Thursday, June 28, 2007

the pain of technology gaps

i just want everyone to know that i have tried to log on to post several times in the past week, and this is the first time that i have logged in successfully. I am trying to post more often, but keep in mind that i live in a third world country and we are in the 120 degree range right now. I have been cutting out a lot of sleep lately to avoid moving around outside of my CHU during anytime that the sun is up. unfortunately i work during the day so that is putting a cramp in my style. the "state of the art" body armor is once again a large george foreman grill and i find that spending more than five minutes in indirect sunlight is getting unbearable. we still arent to the hottest days of the summer. water conservation has reached a peak, and the showers have been shut off for 3 days now. let me tell you about that. first of all, i work around people that smell like they havent showered since bible times, but, then, to have myself and co-workers join in on the whole chirade, its almost more than my worn phyche can handle.
i am wholly exhausted. this is my least favorite time of the deployment. it never changes, and never fails. i am so tired that it hurts. sometimes i try to sleep, but no matter how long i sleep i still wake up tired. i wonder to myself what we are doing here, sometimes its clear, other times it is shrouded in the haze that blankets this country. indisciminate options rise from the desert floor and then shimmer and fade like the heat baking this war to an unfavorable end. I wish that i could look into the future and see if the work we are putting in here will eventually pay off, or if it is just futile investment in an unstable and shaky future.
i love you all and hope that somehow i find the motivation to keep going in this heat. Dad, i still have a bunch of otter-pops, and those really help give me a momentary burst of motivation...make me feel like a kid again.



Bob said...

Hey, Drew-

This post really grabbed me. If there was a way that I could drop some kind of magic salve into the mail, I'd do it ... even if was $1,000 per pound to send it. Of course, you'd need to share. :-)

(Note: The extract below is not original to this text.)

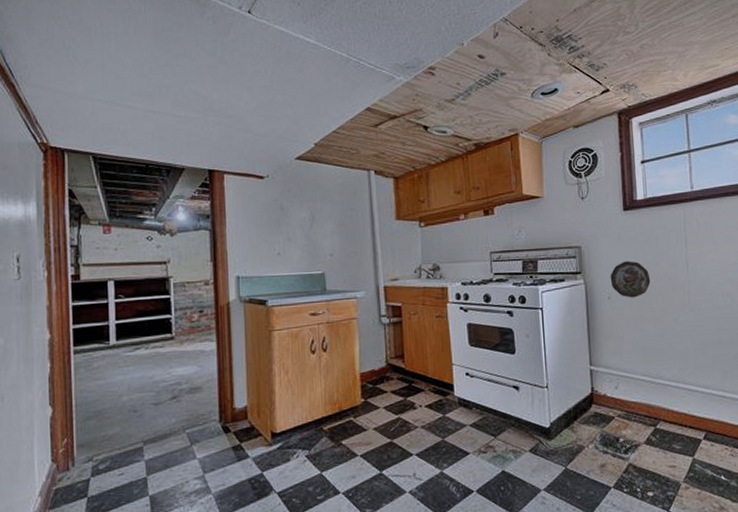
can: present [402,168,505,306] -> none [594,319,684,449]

Man, for what it's worth, the toughest thing I ever had to do was raise my kids alone after their mom left in '92. It was impossible. Sad. Broken. Exhausted. Nothing left inside. Doesn't compare to what you're dealing with, but it's still the toughest thing I've had to do and I'm almost fifty now.

The only way I could survive it was to treat it like making I had to make it through a blizzard (blizzards and sandboxes have a lot in common right now, I'm thinking): You concentrate on putting one foot in front of the other and keep moving forward ... eventually, you make it out the other side. You have no other choice, but you will survive the challenge. Honest.

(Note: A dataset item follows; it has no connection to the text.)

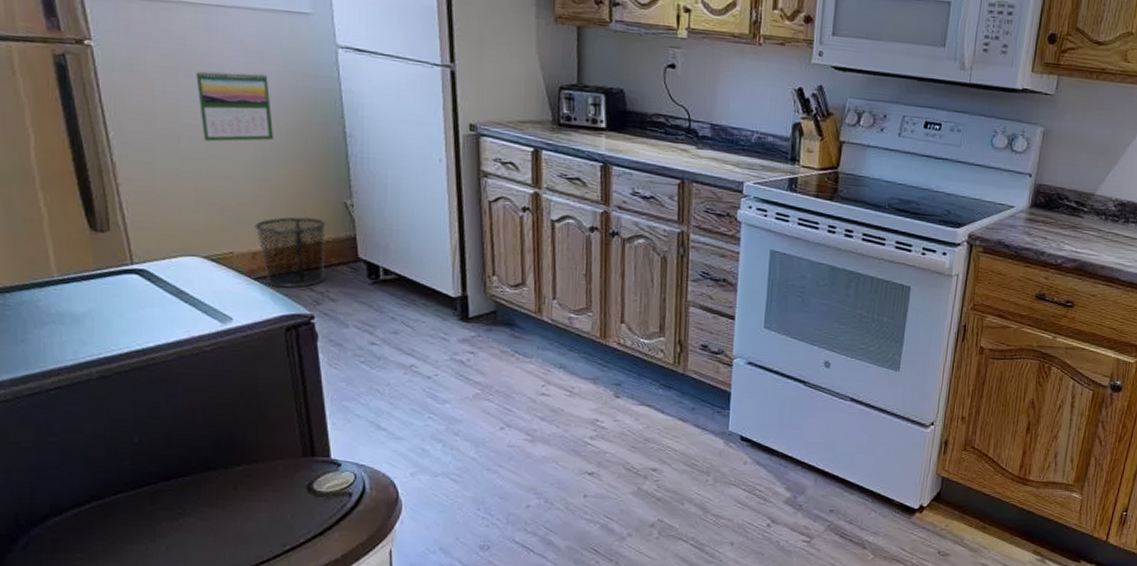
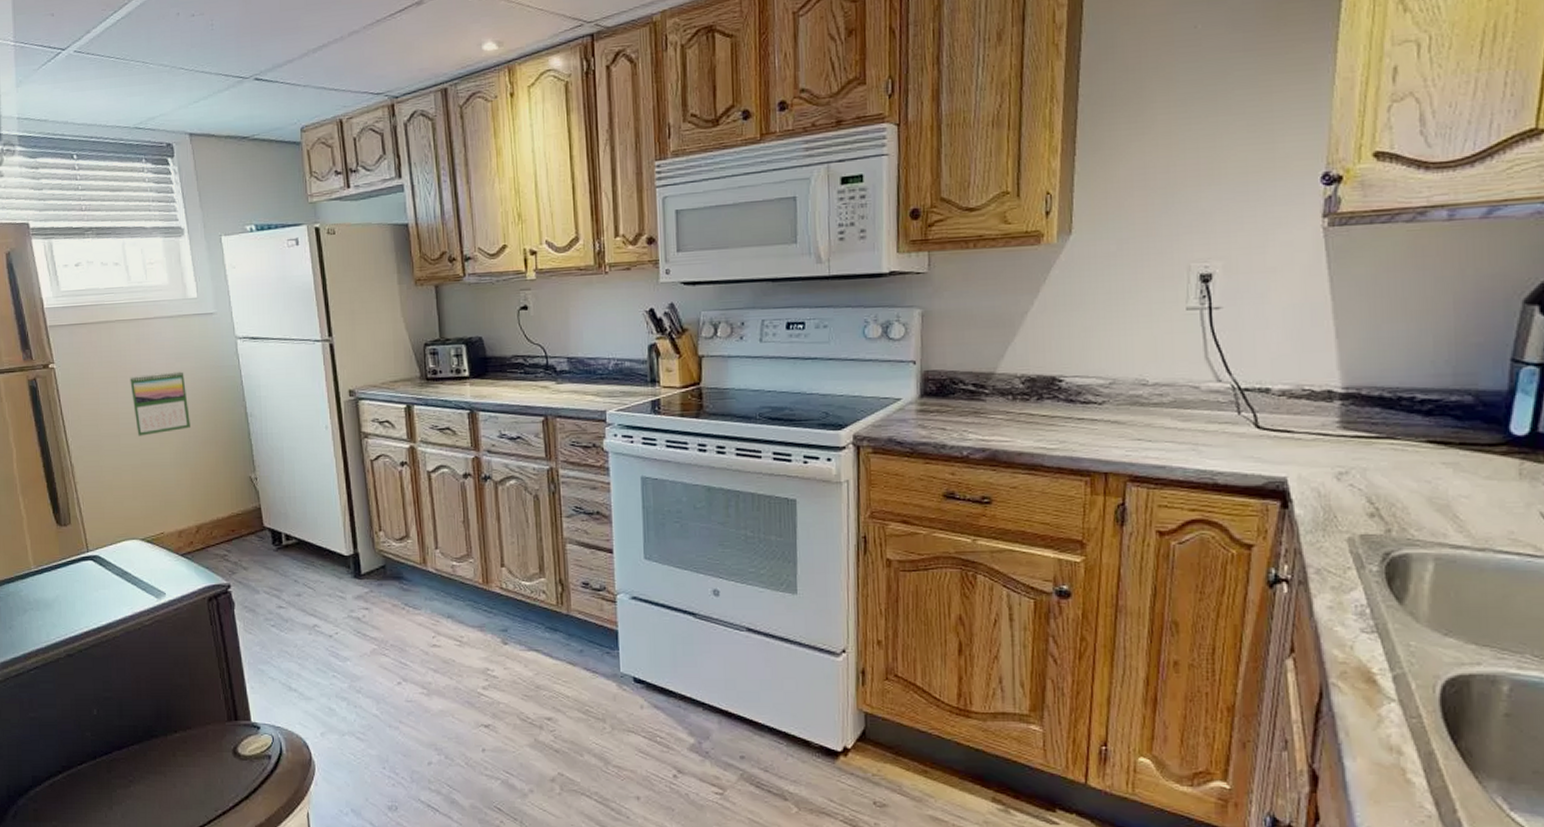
waste bin: present [254,217,326,288] -> none [179,494,238,561]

Maybe that's just fake wisdom from the "cheap seats," but it's from the heart.

You'll make it, Drew. Lean on your family there and cherish them. You'll still value them when you're old like me. :)

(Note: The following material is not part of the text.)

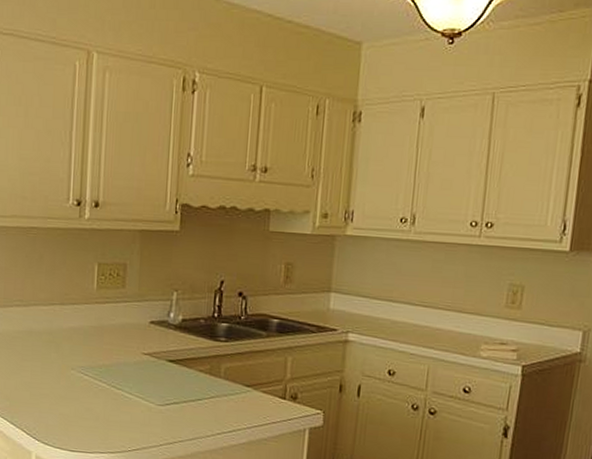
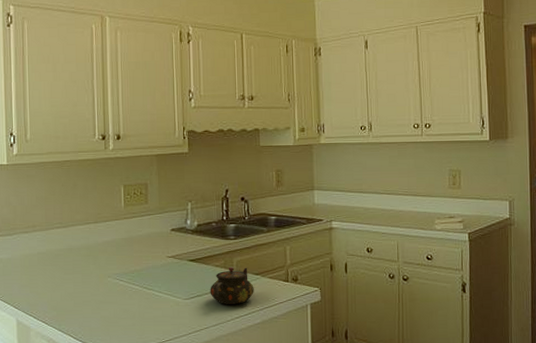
teapot: none [189,373,243,419] -> present [210,266,254,305]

Hang in there, Soldier. Hooah?

Patricia said...

Keep looking forward to the not so distant future of your homecoming...While it may not be the end of the war, it will be home for you!!! Cody can't wait to hang with you. He gets bigger everyday, 19 pounds already. I am getting some serious muscles! He can't crawl yet, but he is getting his tummy off the ground, and can roll all over the room...he has even started to pull himself up on things, exciting, but scary. He will be mobile soon, and terrorizing trigger and penny I am sure. WLY WMY Pete, Jason and Cody

Anonymous said...


I can't believe it has taken me so long to read your blog. You possess wisdom and experience far beyond your years. We here at home are awed by the sacrifice and diligence of you over there. Indeed most of us are full of questions about the war and waht it's outcome will be. But i have only sensed great admiration for people like you. I think you are the ones who will form the next generation of leaders in our country, and our world. May God bless you.